©The Star (Used by permission)
A Humble Submission By SYAHREDZAN JOHAN
JUST when we thought we have seen the end of detention without trial, bam, it is back!
Cast your mind back a few years ago to that historic speech by our Prime Minister on the eve of Malaysia Day. The government announced that the Internal Security Act (ISA) will be abolished and that it will move a motion to end the three declarations of Emergency in Parliament, along with other democratic reforms.
The government stuck to its word: the ISA was abolished and Parliament passed a motion to end the Emergency. With that the Emergency (Public Order and Prevention of Crime) Ordinance 1969 (EO), a law promulgated under the Emergency, ended 6 months after the motion was passed by Parliament.
The ISA and EO, when it was in force, allowed the government to detain a person without trial. There are 2 types of detention. The first is detention by the police. They have powers to detain a person right up to 60 days. The second is detention by the Home Minister. The Home Minister may issue a detention order to a person who is detained by the police. This detention order is for a maximum period of 60 days, renewable indefinitely.
The detention powers under the ISA and EO are powers exercised by the government, and not the Courts. The government does not have to prove that the detainee is actually a threat to national security or public order. The government does not need to gather evidence, charge the person, tender this evidence in Court and prove that the person is guilty of a wrongdoing.
The person meanwhile has no means to defend himself from the accusations against him. In fact, most of the time he does not even know what constitutes the evidence against him.
That is why detention without trial is so repugnant. It runs counter to the very basic principle of the criminal justice system that one is innocent until proven guilty.
It is also contrary to the rules of natural justice; no person should be judged without a fair hearing in which each party is given the opportunity to respond to the evidence against them.
Now, the spirit of the ISA and the EO is back with a vengeance. The Dewan Rakyat recently passed the amendments to the Prevention of Crime Act (PCA). These amendments introduced to the PCA the power to detain a person for up to 2 years, renewable indefinitely, just like the ISA and EO.
The difference is that this power is not solely exercised by the Home Minister but by a Prevention of Crime Board comprising of 5 people. However, this is designed to be wholly dependent upon the report of the Inquiry Officer.
The Board will have no power to inquire into, or re–examine, the accuracy and veracity of the findings of the Inquiry Officer and the grounds for the said findings. As such, the Board, when exercising its discretion to direct a preventive detention, will therefore effectively bound by the report of the Inquiry Officer.
What will compound matters further is the ouster clause in the amendments which means that the decisions of the Board cannot be challenged in Court on merits unless there is procedural non–compliance.
The power to detain without trial is a very powerful tool in the hands of the government of the day.
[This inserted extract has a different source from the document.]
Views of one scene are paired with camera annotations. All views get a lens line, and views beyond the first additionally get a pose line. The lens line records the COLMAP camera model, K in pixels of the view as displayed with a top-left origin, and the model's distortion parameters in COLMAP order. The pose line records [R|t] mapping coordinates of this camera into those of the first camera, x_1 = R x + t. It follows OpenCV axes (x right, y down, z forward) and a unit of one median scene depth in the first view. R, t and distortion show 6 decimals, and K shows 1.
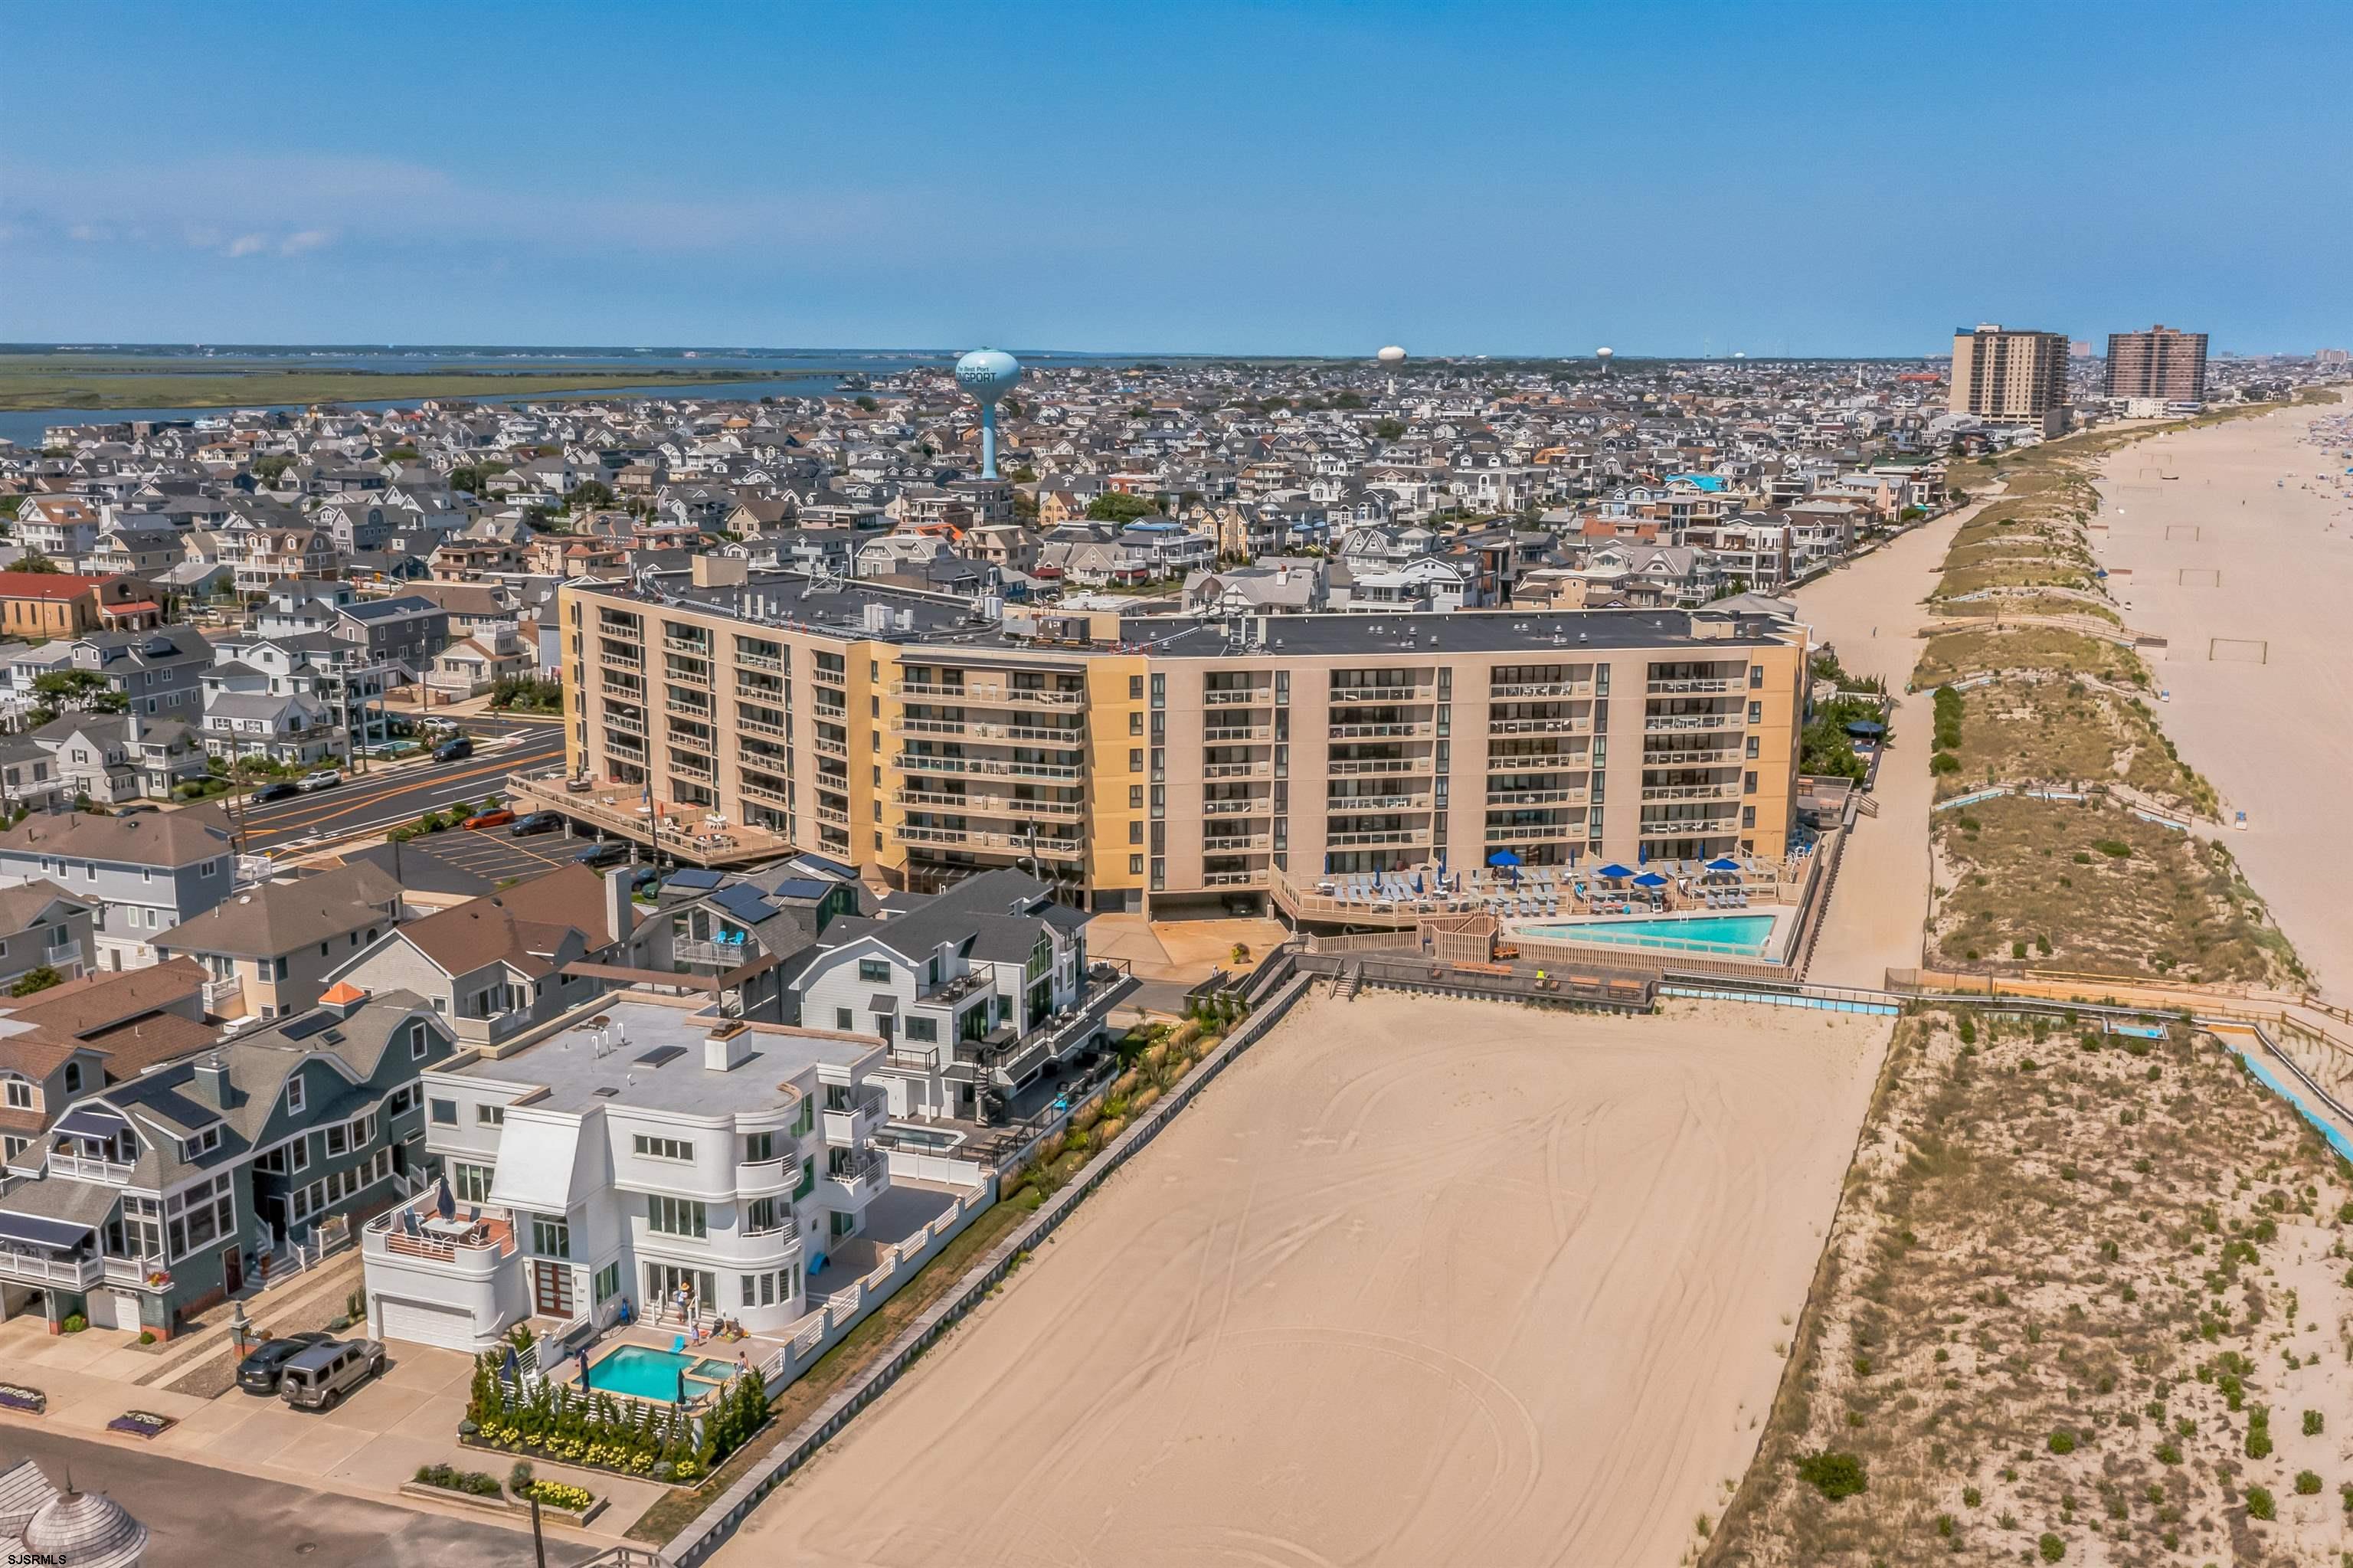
lens RADIAL K [[2216.0, 0, 1094.8], [0, 2216.0, 780.7], [0, 0, 1]] dist [0.013529, 0.004303]
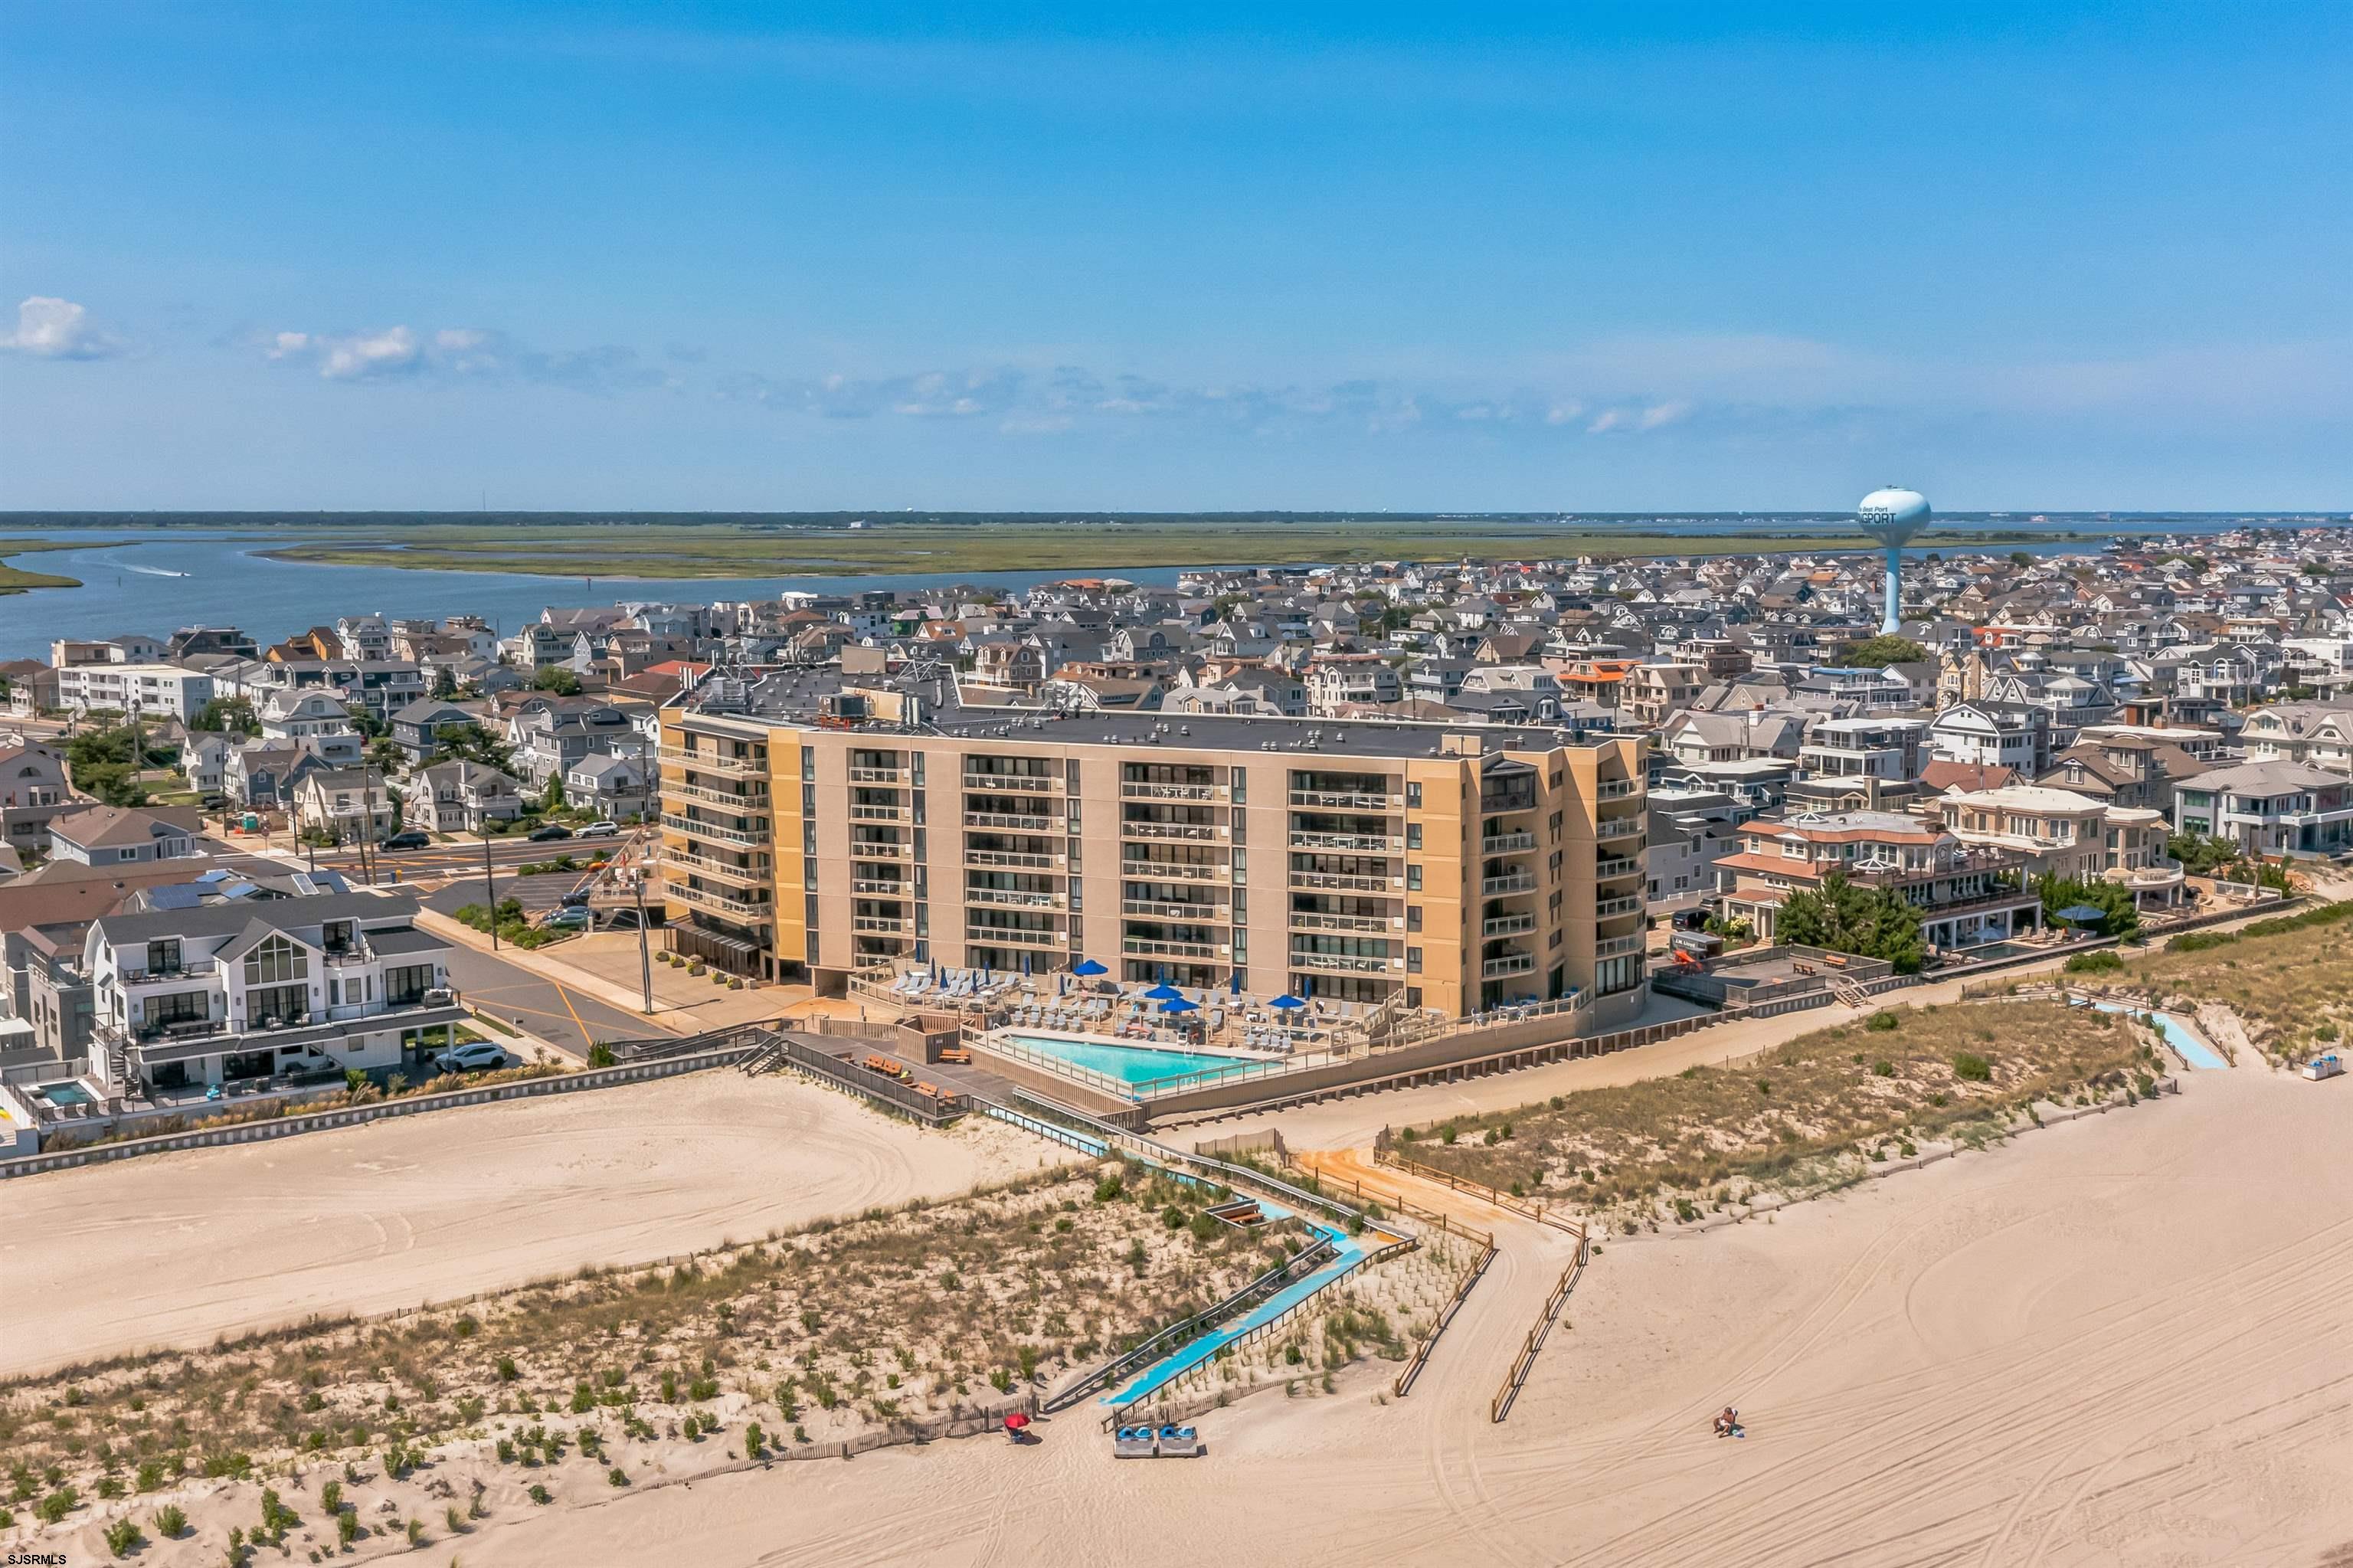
lens RADIAL K [[2216.0, 0, 1094.8], [0, 2216.0, 780.7], [0, 0, 1]] dist [0.013529, 0.004303]
pose [[0.835020, 0.061992, -0.546717, 0.660145], [-0.101789, 0.993886, -0.042770, -0.002827], [0.540723, 0.091364, 0.836225, 0.220135]]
We have seen both the ISA and EO abused; we have seen activists, political leaders, bloggers and journalists detained under these laws in order to stifle political dissent. The government has assured us that these powers will not be abused. But the same assurance was made when the ISA was tabled all those years ago and that did not stop the abuses. Are we now supposed to hold on to the government’s words that the powers under the PCA will not be used for political purposes?
These amendments will be tabled before the Dewan Negara soon and will be passed. It will become law of the land. The fight begins again, the decades–long struggle by civil society and the Malaysian Bar against laws that allowed for detention without trial. We thought it ended with the ISA and the EO. We thought wrong.
Welcome back, detention without trial. We will fight you again. The next time, your end will be permanent.
The views expressed are entirely the writer's own.